» Input data
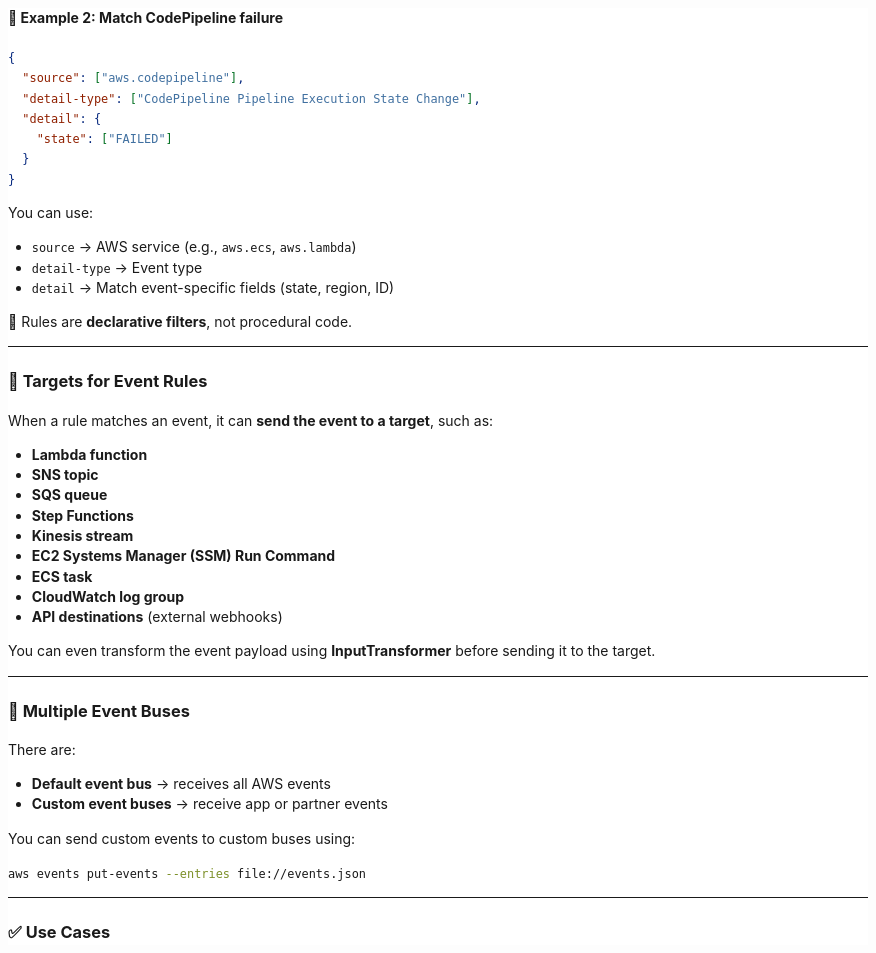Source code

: #### 🔸 Example 2: Match CodePipeline failure

```json
{
  "source": ["aws.codepipeline"],
  "detail-type": ["CodePipeline Pipeline Execution State Change"],
  "detail": {
    "state": ["FAILED"]
  }
}
```

You can use:

* `source` → AWS service (e.g., `aws.ecs`, `aws.lambda`)
* `detail-type` → Event type
* `detail` → Match event-specific fields (state, region, ID)

📌 Rules are **declarative filters**, not procedural code.

---

### 🔹 **Targets for Event Rules**

When a rule matches an event, it can **send the event to a target**, such as:

* **Lambda function**
* **SNS topic**
* **SQS queue**
* **Step Functions**
* **Kinesis stream**
* **EC2 Systems Manager (SSM) Run Command**
* **ECS task**
* **CloudWatch log group**
* **API destinations** (external webhooks)

You can even transform the event payload using **InputTransformer** before sending it to the target.

---

### 🔹 **Multiple Event Buses**

There are:

* **Default event bus** → receives all AWS events
* **Custom event buses** → receive app or partner events

You can send custom events to custom buses using:

```bash
aws events put-events --entries file://events.json
```

---

### ✅ Use Cases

» Exercise objective
Leave out the pictures. Transcribe only the lines above, from the first through the one that contains "You can even".

» Solution for this task
Source code

: #### 🔸 Example 2: Match CodePipeline failure

```json
{
  "source": ["aws.codepipeline"],
  "detail-type": ["CodePipeline Pipeline Execution State Change"],
  "detail": {
    "state": ["FAILED"]
  }
}
```

You can use:

* `source` → AWS service (e.g., `aws.ecs`, `aws.lambda`)
* `detail-type` → Event type
* `detail` → Match event-specific fields (state, region, ID)

📌 Rules are **declarative filters**, not procedural code.

---

### 🔹 **Targets for Event Rules**

When a rule matches an event, it can **send the event to a target**, such as:

* **Lambda function**
* **SNS topic**
* **SQS queue**
* **Step Functions**
* **Kinesis stream**
* **EC2 Systems Manager (SSM) Run Command**
* **ECS task**
* **CloudWatch log group**
* **API destinations** (external webhooks)

You can even transform the event payload using **InputTransformer** before sending it to the target.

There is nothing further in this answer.